(Given entries Opens)

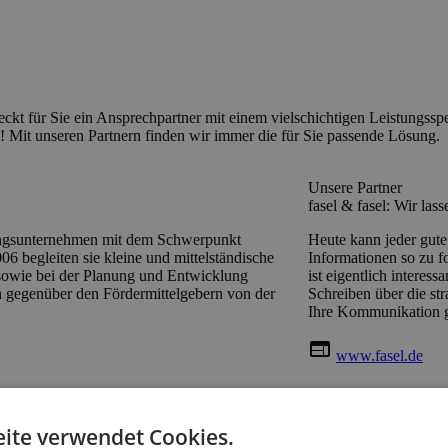
 für Sie ein Ansprechpartner mit einem vielschichtigen Leistungsspe
h! Mit unseren Partnern finden wir immer die für Sie passende Lösung.
Unsere Partner
fasel & fasel: Wir la
gsunternehmen mit dem Schwerpunkt
Heute kann jeder gute
6 begleiten sie kleine und mittelständische
Informationen so zu f
 sowie bei der Planung und Entwicklung
ist eigentlich interes
en gegenüber den Fördermittelgebern von der
Schreiben über die st
Ihre Kommunikation 
web
www.fasel.de
ite verwendet Cookies.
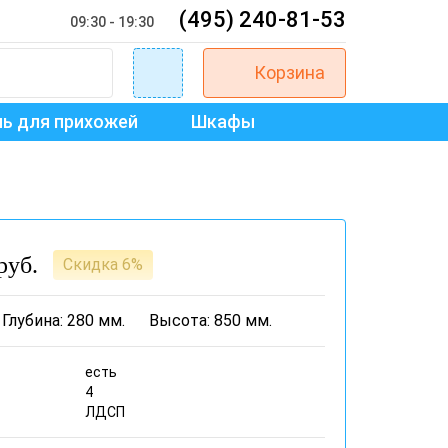
(495) 240-81-53
09:30 - 19:30
Корзина
ь для прихожей
Шкафы
руб.
Скидка 6%
Глубина: 280 мм.
Высота: 850 мм.
есть
4
ЛДСП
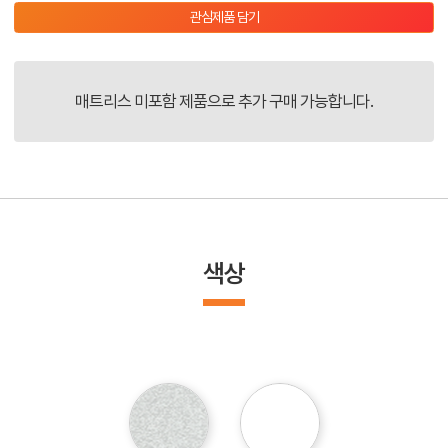
관심제품 담기
매트리스 미포함 제품으로 추가 구매 가능합니다.
색상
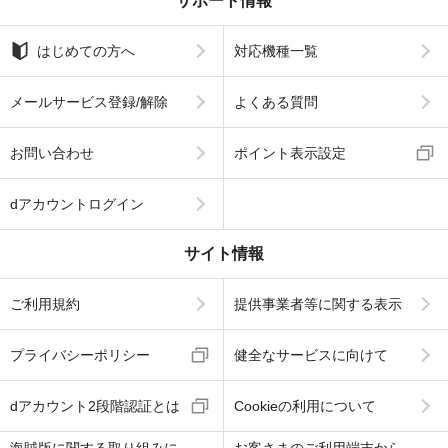
サポート情報
はじめての方へ
対応機種一覧
メールサービス登録/解除
よくある質問
お問い合わせ
ポイント表示設定
dアカウントログイン
サイト情報
ご利用規約
提供事業者等に関する表示
プライバシーポリシー
健全なサービスに向けて
dアカウント2段階認証とは
Cookieの利用について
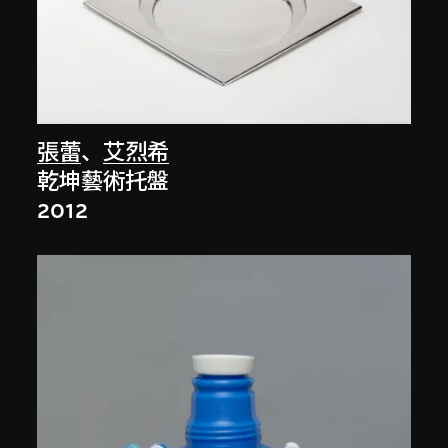
張蕾
、
艾烈希
乾坤藝術托盤
2012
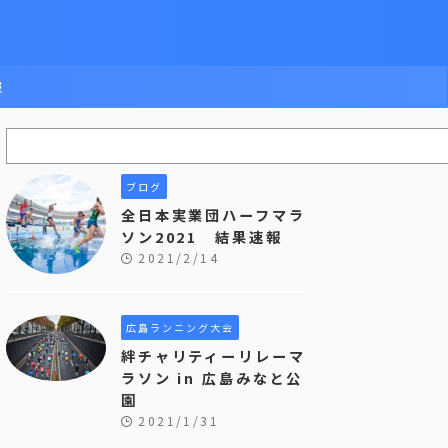
報
ブログ
全日本実業団ハーフマラ
ソン2021 結果速報
2021/2/14
広島ランニング大会
絆チャリティーリレーマ
ラソン in 広島みなと公
園
2021/1/31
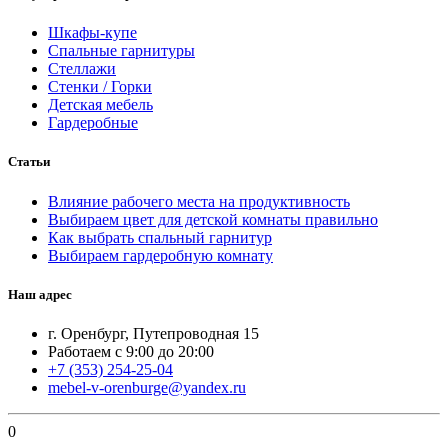
Шкафы-купе
Спальные гарнитуры
Стеллажи
Стенки / Горки
Детская мебель
Гардеробные
Статьи
Влияние рабочего места на продуктивность
Выбираем цвет для детской комнаты правильно
Как выбрать спальный гарнитур
Выбираем гардеробную комнату
Наш адрес
г. Оренбург, Путепроводная 15
Работаем с 9:00 до 20:00
+7 (353) 254-25-04
mebel-v-orenburge@yandex.ru
0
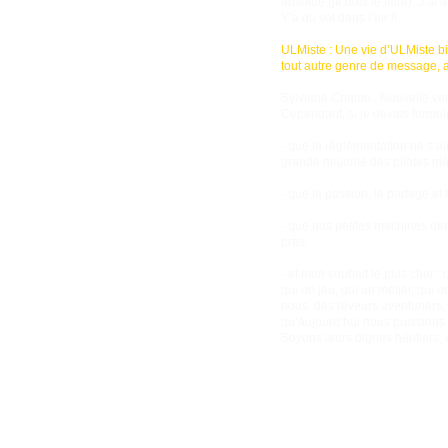
absolue (je dois le faire). J’a
Y’a du vol dans l’air !!
ULMiste : Une vie d’ULMiste bi
tout autre genre de message, 
Sylviane Chamu : Nouvelle venu
Cependant, si je devais formule
- que la règlementation ne s’alo
grande majorité des pilotes mér
- que la passion, le partage et 
- que nos petites machines dem
près,
- et mon souhait le plus cher : 
qui un jeu, qui un métier, qui 
nous, des rêveurs aventuriers, 
qu’aujourd’hui nous puissions 
Soyons leurs dignes héritiers, 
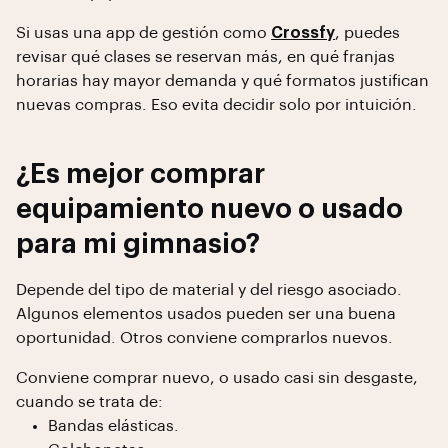
Si usas una app de gestión como
Crossfy
, puedes
revisar qué clases se reservan más, en qué franjas
horarias hay mayor demanda y qué formatos justifican
nuevas compras. Eso evita decidir solo por intuición.
¿Es mejor comprar
equipamiento nuevo o usado
para mi gimnasio?
Depende del tipo de material y del riesgo asociado.
Algunos elementos usados pueden ser una buena
oportunidad. Otros conviene comprarlos nuevos.
Conviene comprar nuevo, o usado casi sin desgaste,
cuando se trata de:
Bandas elásticas.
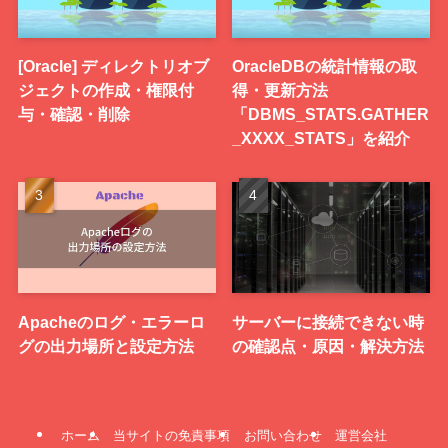
[Oracle] ディレクトリオブ
OracleDBの統計情報の取
ジェクトの作成・権限付
得・更新方法
与・確認・削除
「DBMS_STATS.GATHER
_XXXX_STATS」を紹介
Apacheのログ・エラーロ
サーバーに接続できない時
グの出力場所と設定方法
の確認点・原因・解決方法
ホーム
当サイトの免責事項
お問い合わせ
運営会社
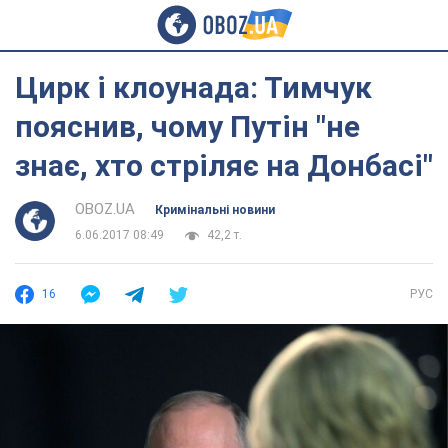
Цирк і клоунада: Тимчук
пояснив, чому Путін "не
знає, хто стріляє на Донбасі"
OBOZ.UA
Кримінальні новини
6.06.2017 08:49
42,2 т.
16
РУС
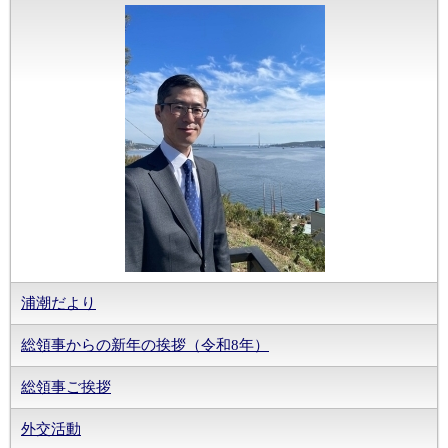
浦潮だより
総領事からの新年の挨拶（令和8年）
総領事ご挨拶
外交活動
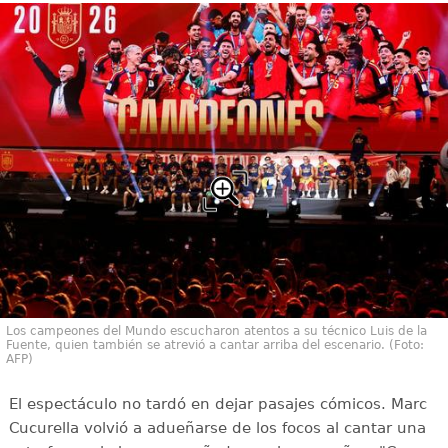
Los campeones del Mundo escucharon atentos a su técnico Luis de la
Fuente, quien también se atrevió a cantar arriba del escenario. (Foto:
AFP)
El espectáculo no tardó en dejar pasajes cómicos. Marc
Cucurella volvió a adueñarse de los focos al cantar una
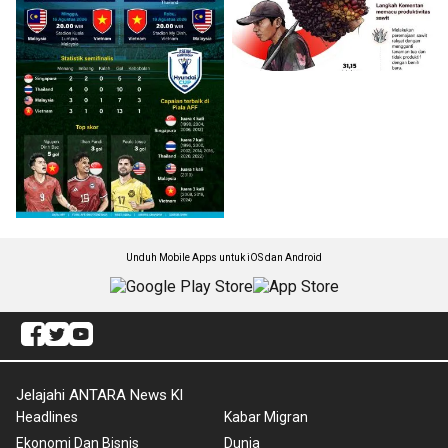
Unduh Mobile Apps untuk iOS dan Android
Jelajahi ANTARA News Kl
Headlines
Kabar Migran
Ekonomi Dan Bisnis
Dunia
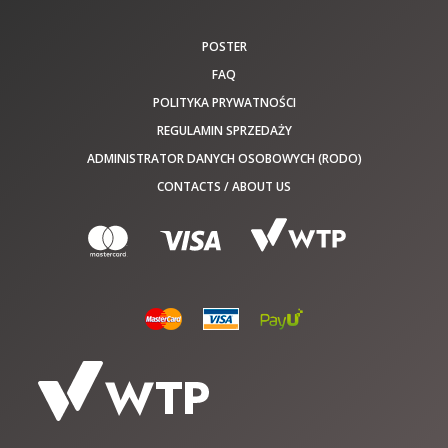
POSTER
FAQ
POLITYKA PRYWATNOŚCI
REGULAMIN SPRZEDAŻY
ADMINISTRATOR DANYCH OSOBOWYCH (RODO)
CONTACTS / ABOUT US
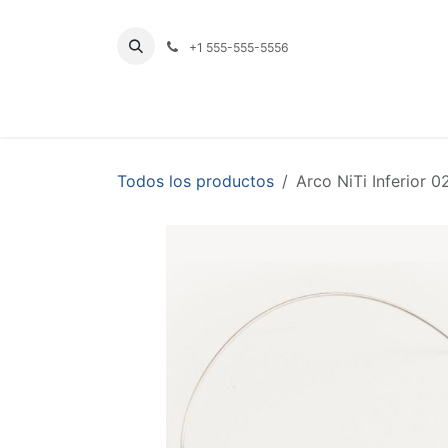
Ir al contenido
+1 555-555-5556
INICIO
TIENDA
PRODUCTOS POR LÍNE
Todos los productos
Arco NiTi Inferior 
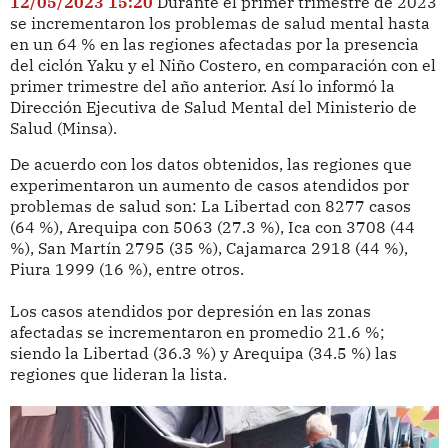
12/05/2023 15:20
Durante el primer trimestre de 2023
se incrementaron los problemas de salud mental hasta
en un 64 % en las regiones afectadas por la presencia
del ciclón Yaku y el Niño Costero, en comparación con el
primer trimestre del año anterior. Así lo informó la
Dirección Ejecutiva de Salud Mental del Ministerio de
Salud (Minsa).
De acuerdo con los datos obtenidos, las regiones que
experimentaron un aumento de casos atendidos por
problemas de salud son: La Libertad con 8277 casos
(64 %), Arequipa con 5063 (27.3 %), Ica con 3708 (44
%), San Martín 2795 (35 %), Cajamarca 2918 (44 %),
Piura 1999 (16 %), entre otros.
Los casos atendidos por depresión en las zonas
afectadas se incrementaron en promedio 21.6 %;
siendo la Libertad (36.3 %) y Arequipa (34.5 %) las
regiones que lideran la lista.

(Given entries Closes)

__Exercise requirements__
Reproduce the material word for word from the line containing "Цирк і клоунада: Тимчук" through the end of the material, leaving the pictures out of your answer.

__Problem solution__
Цирк і клоунада: Тимчук
пояснив, чому Путін "не
знає, хто стріляє на Донбасі"
OBOZ.UA
Кримінальні новини
6.06.2017 08:49
42,2 т.
16
РУС
浦潮だより
総領事からの新年の挨拶（令和8年）
総領事ご挨拶
外交活動
Los campeones del Mundo escucharon atentos a su técnico Luis de la
Fuente, quien también se atrevió a cantar arriba del escenario. (Foto:
AFP)
El espectáculo no tardó en dejar pasajes cómicos. Marc
Cucurella volvió a adueñarse de los focos al cantar una
Unduh Mobile Apps untuk iOS dan Android
Jelajahi ANTARA News Kl
Headlines
Kabar Migran
Ekonomi Dan Bisnis
Dunia
POSTER
FAQ
POLITYKA PRYWATNOŚCI
REGULAMIN SPRZEDAŻY
ADMINISTRATOR DANYCH OSOBOWYCH (RODO)
CONTACTS / ABOUT US
Ir al contenido
+1 555-555-5556
INICIO
TIENDA
PRODUCTOS POR LÍNE
Todos los productos
Arco NiTi Inferior 
12/05/2023 15:20
Durante el primer trimestre de 2023
se incrementaron los problemas de salud mental hasta
en un 64 % en las regiones afectadas por la presencia
del ciclón Yaku y el Niño Costero, en comparación con el
primer trimestre del año anterior. Así lo informó la
Dirección Ejecutiva de Salud Mental del Ministerio de
Salud (Minsa).
De acuerdo con los datos obtenidos, las regiones que
experimentaron un aumento de casos atendidos por
problemas de salud son: La Libertad con 8277 casos
(64 %), Arequipa con 5063 (27.3 %), Ica con 3708 (44
%), San Martín 2795 (35 %), Cajamarca 2918 (44 %),
Piura 1999 (16 %), entre otros.
Los casos atendidos por depresión en las zonas
afectadas se incrementaron en promedio 21.6 %;
siendo la Libertad (36.3 %) y Arequipa (34.5 %) las
regiones que lideran la lista.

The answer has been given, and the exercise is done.